The following 10 floors are assigned to retail and housing, with the remaining 35 intended for commercial office space.

Mexico City is the second-largest urban agglomeration in the western hemisphere—a tad smaller than Sao Paolo, noted Gertz, “but bigger than New York City. Home to around 9 million people within its official 573 square miles and with about 19 million in the greater metropolitan area, it is among the world’s top ten “global cities,” a crucial hub of international commerce, finance, and culture.

“BNKR sited the Earthscraper design on Mexico City’s major public plaza in part because the space is the city’s historic, cultural, and physical heart. Once the site of the Aztec city of Tenochtitlan, the plaza hosts year-round civic events including concerts, exhibits, public demonstrations, parades, and more.

A conceptual drawing of the glassed-over plaza

At a massive 188,976 square feet, the Zocalo is also one of the few sizable open spaces left in Mexico City, a hard-to-resist lure for architectural dreams. But it comes with extremely restrictive zoning codes aimed at preserving surrounding landmarks, including the Metropolitan Cathedral, the National Palace, and nearby remains of Templo Mayor, a significant Aztec temple.

The building restrictions render the area “under-developed,” says Barjau. But the only direction to go is down.

“The Earthscraper concept begins with a glass roof replacing the opaque stone surface of the Zocalo,” writes Gertz. “This ‘ceiling’ preserves the open space and civic uses of the Zocalo, while allowing natural lighting to flow downward into all floors of the tapering structure through clear or translucent core walls.

The inverted tower’s first 10 stories would be dedicated to a museum displaying the different layers of Mexico City that an actual excavation would reveal.

“They used to build one city on top of the other, since pre-Columbian times,” says Barjau. “So we’d have layers of different artifacts and other elements that we will find,” perhaps in part by showing the surrounding underground through clear glass walls.

He says that the structrue would be insulated by earth and the terraced gardens would create “microclimates” inside the tower. Would clouds form? Would it rain inside the structure — like a giant terrarium?

How could the planned glass roof bear the weight of the thousands who traditionally gather in the square to hear the outcome of elections, watch presidential inaugurations or protest various causes?

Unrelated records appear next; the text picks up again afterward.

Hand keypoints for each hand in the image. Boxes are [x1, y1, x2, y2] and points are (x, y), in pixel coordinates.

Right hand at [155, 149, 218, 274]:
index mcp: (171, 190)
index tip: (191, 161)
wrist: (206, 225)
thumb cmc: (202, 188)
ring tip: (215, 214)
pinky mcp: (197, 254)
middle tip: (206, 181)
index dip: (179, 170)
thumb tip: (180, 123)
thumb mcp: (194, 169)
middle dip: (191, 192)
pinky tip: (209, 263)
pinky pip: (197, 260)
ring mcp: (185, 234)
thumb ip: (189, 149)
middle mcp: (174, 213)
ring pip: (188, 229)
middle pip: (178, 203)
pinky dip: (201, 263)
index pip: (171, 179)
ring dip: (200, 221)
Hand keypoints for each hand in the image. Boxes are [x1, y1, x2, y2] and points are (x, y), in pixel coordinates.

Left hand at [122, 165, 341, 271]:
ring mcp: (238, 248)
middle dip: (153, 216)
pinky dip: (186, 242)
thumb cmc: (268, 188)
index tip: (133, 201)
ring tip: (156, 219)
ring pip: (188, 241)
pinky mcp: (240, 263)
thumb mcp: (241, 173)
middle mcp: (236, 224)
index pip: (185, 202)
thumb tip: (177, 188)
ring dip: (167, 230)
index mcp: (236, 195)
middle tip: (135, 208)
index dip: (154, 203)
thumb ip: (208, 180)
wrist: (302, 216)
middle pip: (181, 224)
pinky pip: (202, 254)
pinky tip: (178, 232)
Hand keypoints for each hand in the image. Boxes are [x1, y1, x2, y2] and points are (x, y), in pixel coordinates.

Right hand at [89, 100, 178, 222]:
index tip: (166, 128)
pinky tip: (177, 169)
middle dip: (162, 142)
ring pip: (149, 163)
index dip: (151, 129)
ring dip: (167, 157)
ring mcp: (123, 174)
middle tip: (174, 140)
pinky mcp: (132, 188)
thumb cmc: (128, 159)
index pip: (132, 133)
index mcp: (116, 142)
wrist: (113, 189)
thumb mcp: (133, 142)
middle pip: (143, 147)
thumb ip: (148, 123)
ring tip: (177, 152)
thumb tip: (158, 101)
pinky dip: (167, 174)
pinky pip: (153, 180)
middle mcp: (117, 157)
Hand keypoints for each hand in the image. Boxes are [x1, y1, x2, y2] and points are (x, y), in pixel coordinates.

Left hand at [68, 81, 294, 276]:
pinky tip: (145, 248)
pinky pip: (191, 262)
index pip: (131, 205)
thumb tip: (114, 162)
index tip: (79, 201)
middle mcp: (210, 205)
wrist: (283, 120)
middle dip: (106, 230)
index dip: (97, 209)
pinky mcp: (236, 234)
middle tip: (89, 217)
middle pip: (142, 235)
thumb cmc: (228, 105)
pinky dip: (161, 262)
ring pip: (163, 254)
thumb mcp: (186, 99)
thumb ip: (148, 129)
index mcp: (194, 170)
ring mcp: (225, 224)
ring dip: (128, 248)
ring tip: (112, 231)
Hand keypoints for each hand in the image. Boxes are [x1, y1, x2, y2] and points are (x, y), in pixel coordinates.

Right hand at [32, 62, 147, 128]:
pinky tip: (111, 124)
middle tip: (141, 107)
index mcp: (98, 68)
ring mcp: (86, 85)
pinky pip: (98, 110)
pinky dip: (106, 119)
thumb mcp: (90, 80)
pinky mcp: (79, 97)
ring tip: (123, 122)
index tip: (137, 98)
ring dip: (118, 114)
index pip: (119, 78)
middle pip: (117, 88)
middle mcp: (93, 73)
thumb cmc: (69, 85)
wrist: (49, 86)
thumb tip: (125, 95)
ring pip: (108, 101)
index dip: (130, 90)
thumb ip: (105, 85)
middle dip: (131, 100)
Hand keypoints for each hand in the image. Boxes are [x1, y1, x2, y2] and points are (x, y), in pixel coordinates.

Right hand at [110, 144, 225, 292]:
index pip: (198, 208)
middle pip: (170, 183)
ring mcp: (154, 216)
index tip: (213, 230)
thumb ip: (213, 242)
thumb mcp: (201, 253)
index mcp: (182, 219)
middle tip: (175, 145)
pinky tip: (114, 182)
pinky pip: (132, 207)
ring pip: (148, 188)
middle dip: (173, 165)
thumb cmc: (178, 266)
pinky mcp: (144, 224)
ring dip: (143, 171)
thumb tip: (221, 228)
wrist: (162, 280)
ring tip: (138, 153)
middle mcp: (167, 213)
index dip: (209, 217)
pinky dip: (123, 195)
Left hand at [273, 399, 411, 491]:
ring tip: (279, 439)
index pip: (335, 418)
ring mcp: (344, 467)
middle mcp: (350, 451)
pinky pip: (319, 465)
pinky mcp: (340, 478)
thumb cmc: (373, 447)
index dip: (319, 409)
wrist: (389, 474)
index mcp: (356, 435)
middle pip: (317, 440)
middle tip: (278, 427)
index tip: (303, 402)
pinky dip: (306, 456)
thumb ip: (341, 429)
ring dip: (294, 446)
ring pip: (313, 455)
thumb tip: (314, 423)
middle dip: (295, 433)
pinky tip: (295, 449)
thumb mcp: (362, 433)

“Some facets of the Earthscraper design are so conceptual as to need inventing,” writes Gertz. One of these would involve finding a way to build so deeply into the water-soaked soil which currently supports contemporary Mexico City. When the Aztecs first built Tenochtitlan in 1325, this area—a valley ringed by mountains and volcanoes that reach heights of over 16,000 feet—was mostly covered by Lake Texcoco, with no natural drainage.

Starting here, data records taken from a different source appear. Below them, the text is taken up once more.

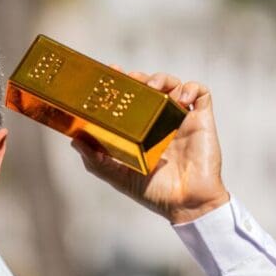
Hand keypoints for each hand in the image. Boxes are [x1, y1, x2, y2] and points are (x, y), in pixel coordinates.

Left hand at [70, 69, 229, 223]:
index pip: (130, 99)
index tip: (110, 71)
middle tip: (132, 79)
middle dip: (140, 77)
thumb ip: (95, 160)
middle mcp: (159, 122)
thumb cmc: (153, 193)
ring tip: (154, 87)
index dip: (121, 82)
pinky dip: (190, 88)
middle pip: (151, 86)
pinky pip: (201, 93)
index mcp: (140, 131)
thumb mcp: (117, 176)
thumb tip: (74, 140)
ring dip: (163, 79)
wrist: (185, 204)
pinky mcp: (201, 121)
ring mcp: (180, 119)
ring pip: (174, 84)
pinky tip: (180, 98)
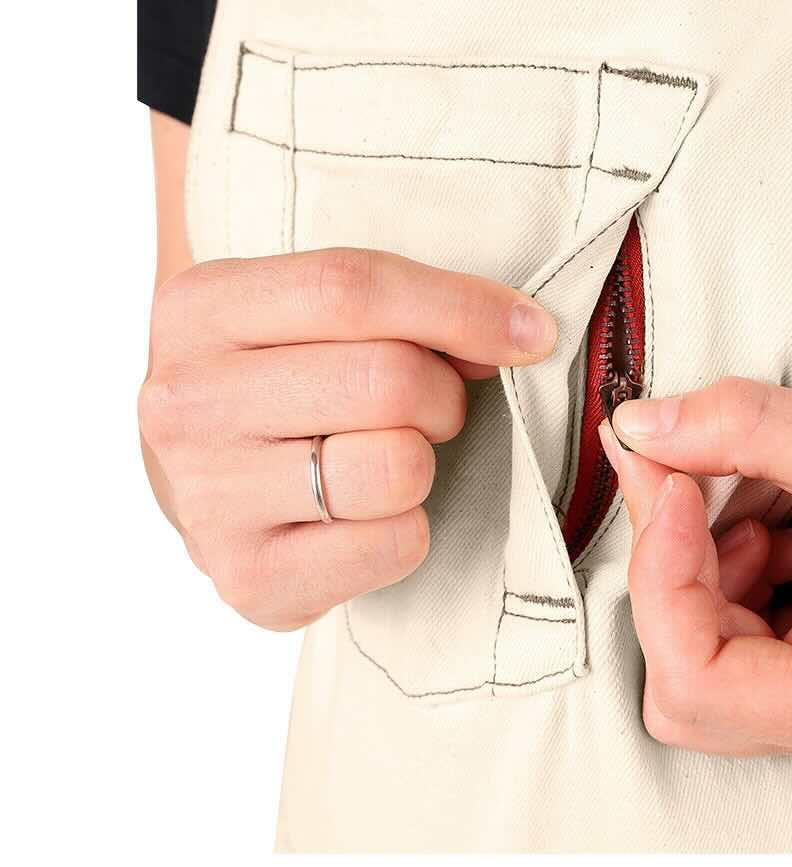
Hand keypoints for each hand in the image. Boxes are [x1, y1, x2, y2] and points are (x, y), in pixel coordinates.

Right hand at [139, 248, 556, 629]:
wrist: (206, 477)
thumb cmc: (284, 379)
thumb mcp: (310, 314)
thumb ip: (399, 304)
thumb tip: (520, 333)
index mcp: (200, 309)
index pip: (352, 287)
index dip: (461, 307)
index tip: (531, 331)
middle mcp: (186, 404)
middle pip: (387, 381)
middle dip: (443, 394)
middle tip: (433, 407)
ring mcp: (208, 498)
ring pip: (395, 467)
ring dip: (425, 461)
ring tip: (395, 456)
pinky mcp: (248, 578)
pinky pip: (394, 542)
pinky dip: (410, 526)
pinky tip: (373, 514)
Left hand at [601, 377, 791, 794]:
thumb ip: (744, 431)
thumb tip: (641, 427)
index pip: (692, 677)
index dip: (658, 572)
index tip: (666, 482)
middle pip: (684, 670)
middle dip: (677, 564)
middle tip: (686, 472)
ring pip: (701, 646)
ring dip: (705, 556)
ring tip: (756, 488)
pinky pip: (735, 632)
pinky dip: (732, 565)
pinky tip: (773, 517)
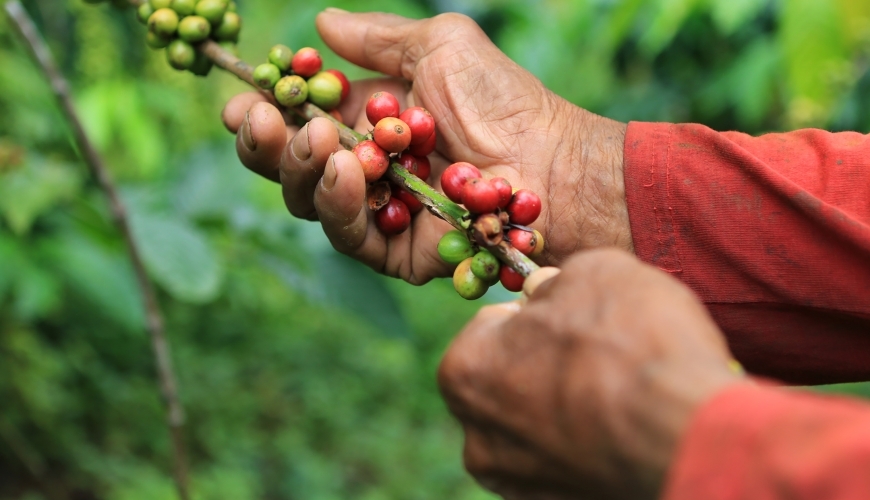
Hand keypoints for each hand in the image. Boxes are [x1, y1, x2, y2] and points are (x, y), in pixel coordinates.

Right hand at [221, 10, 631, 283]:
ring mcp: (381, 212)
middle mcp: (367, 170)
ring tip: (314, 140)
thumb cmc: (502, 100)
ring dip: (300, 170)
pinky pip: (352, 236)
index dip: (267, 112)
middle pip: (293, 168)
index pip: (301, 121)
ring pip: (312, 203)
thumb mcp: (439, 47)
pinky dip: (339, 205)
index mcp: (369, 122)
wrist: (550, 159)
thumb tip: (321, 22)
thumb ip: (378, 40)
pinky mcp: (399, 252)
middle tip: (263, 121)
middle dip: (267, 145)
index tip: (245, 99)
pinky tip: (341, 170)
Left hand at [438, 249, 742, 499]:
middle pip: (508, 381)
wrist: (685, 433)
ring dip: (564, 408)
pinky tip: (621, 431)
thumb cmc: (632, 343)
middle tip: (596, 352)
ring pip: (536, 428)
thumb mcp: (595, 273)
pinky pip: (566, 463)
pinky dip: (587, 447)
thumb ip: (556, 284)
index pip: (492, 326)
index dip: (535, 313)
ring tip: (616, 393)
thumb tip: (548, 295)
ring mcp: (516, 481)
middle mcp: (478, 435)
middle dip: (543, 363)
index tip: (571, 316)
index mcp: (465, 371)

The Aztecs expanded Tenochtitlan’s area by filling the lake immediately around it, and created dam and channel systems to control the lake’s height.

Another conceptual view

“It’s a project that actually has a chance to get built,” writes Gertz.

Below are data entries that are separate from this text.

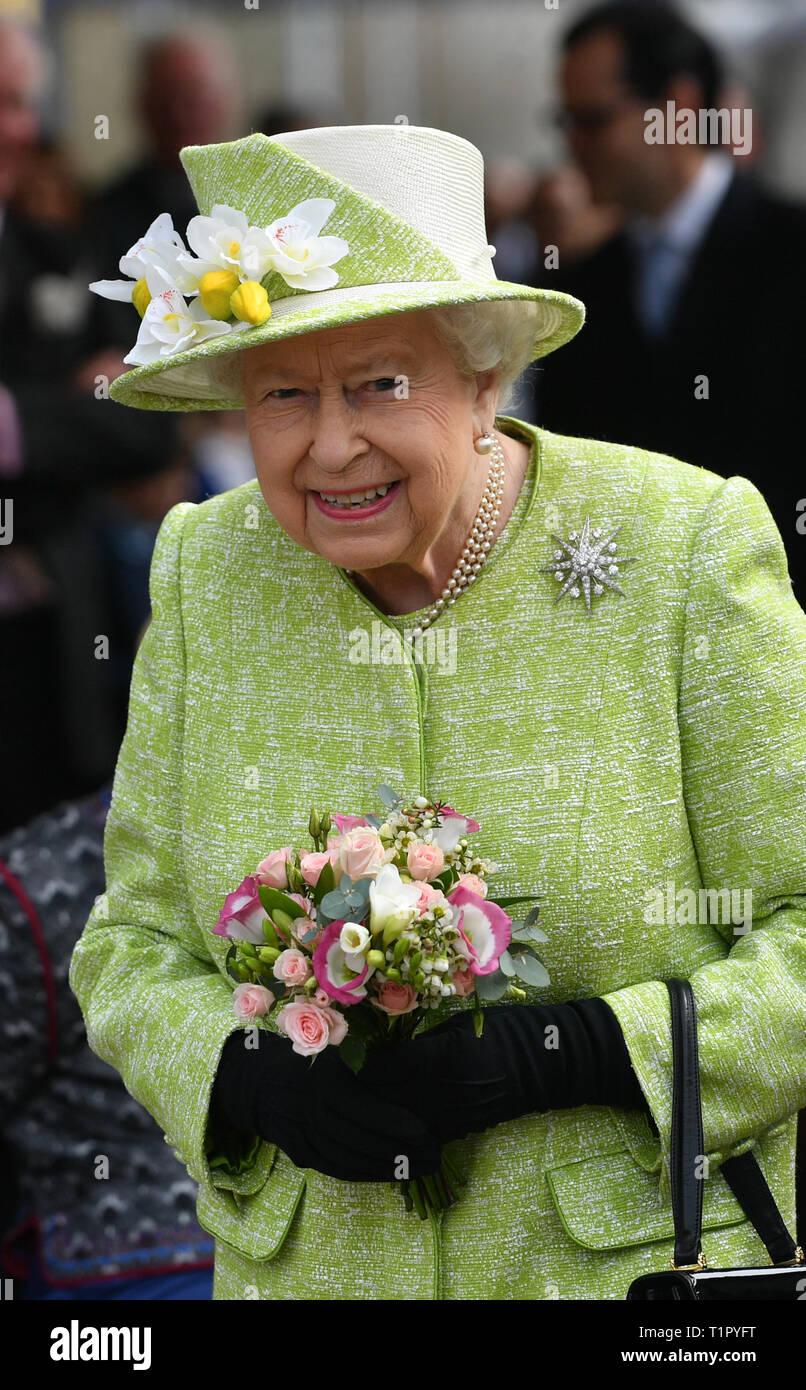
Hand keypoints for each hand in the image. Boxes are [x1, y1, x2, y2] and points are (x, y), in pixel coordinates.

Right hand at [209, 1028, 441, 1182]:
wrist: (258, 1083)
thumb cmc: (307, 1059)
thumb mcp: (333, 1046)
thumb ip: (365, 1058)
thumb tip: (410, 1065)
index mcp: (325, 1083)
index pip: (367, 1111)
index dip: (398, 1124)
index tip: (425, 1132)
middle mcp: (313, 1111)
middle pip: (363, 1140)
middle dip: (400, 1152)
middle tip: (432, 1156)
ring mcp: (303, 1135)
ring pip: (350, 1159)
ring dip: (386, 1169)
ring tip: (417, 1169)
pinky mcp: (300, 1152)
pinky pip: (336, 1168)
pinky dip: (363, 1174)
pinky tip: (386, 1174)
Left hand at [358, 998, 649, 1143]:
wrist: (548, 1065)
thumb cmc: (506, 1029)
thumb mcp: (460, 1022)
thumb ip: (420, 1036)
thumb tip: (379, 1041)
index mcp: (441, 1056)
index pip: (381, 1066)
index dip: (352, 1062)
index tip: (333, 1052)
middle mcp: (441, 1092)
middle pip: (379, 1097)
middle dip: (350, 1090)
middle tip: (327, 1077)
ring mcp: (448, 1116)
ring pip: (391, 1122)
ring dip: (365, 1112)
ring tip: (344, 1099)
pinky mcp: (455, 1132)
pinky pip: (412, 1137)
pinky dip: (390, 1129)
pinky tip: (373, 1119)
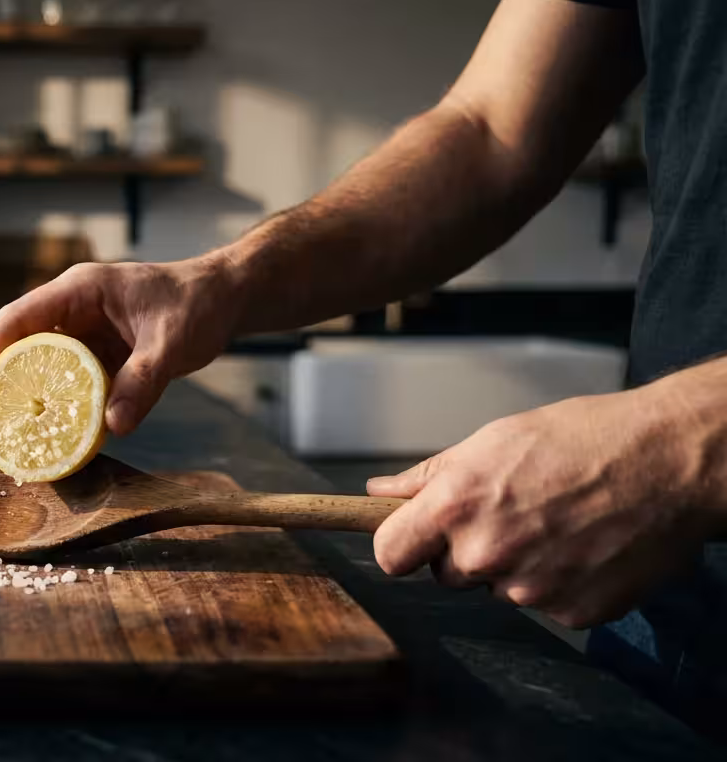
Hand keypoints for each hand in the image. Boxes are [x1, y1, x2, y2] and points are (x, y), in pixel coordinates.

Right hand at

These problems are a major reality-check to the Earthscraper concept, says R. David Scheer, an architect and energy modeler with the design software firm Autodesk. “It’s a really bold proposal that deals with an iconic location in Mexico City,” he says. “It would be nice to see them address some of the realities of building services. How would they pump up all the waste? How are they going to get water down there?”

Barjau agrees that groundwater and wastewater issues are among the design’s major challenges, writes Gertz. “We would need to have new technologies in order to make this building actually work,” he says. “There might be ways to use the water around the site, filter it, use it in the building, then maybe return it to the earth.”

These and other critiques of Earthscraper may have some potential to be more than further variations on a thought experiment, according to Barjau. “The project started as a proposal for a competition, an exploration of what we could do to solve several problems for Mexico,” he says. But thanks to all the attention it’s receiving, “now it’s a project that actually has a chance to get built.”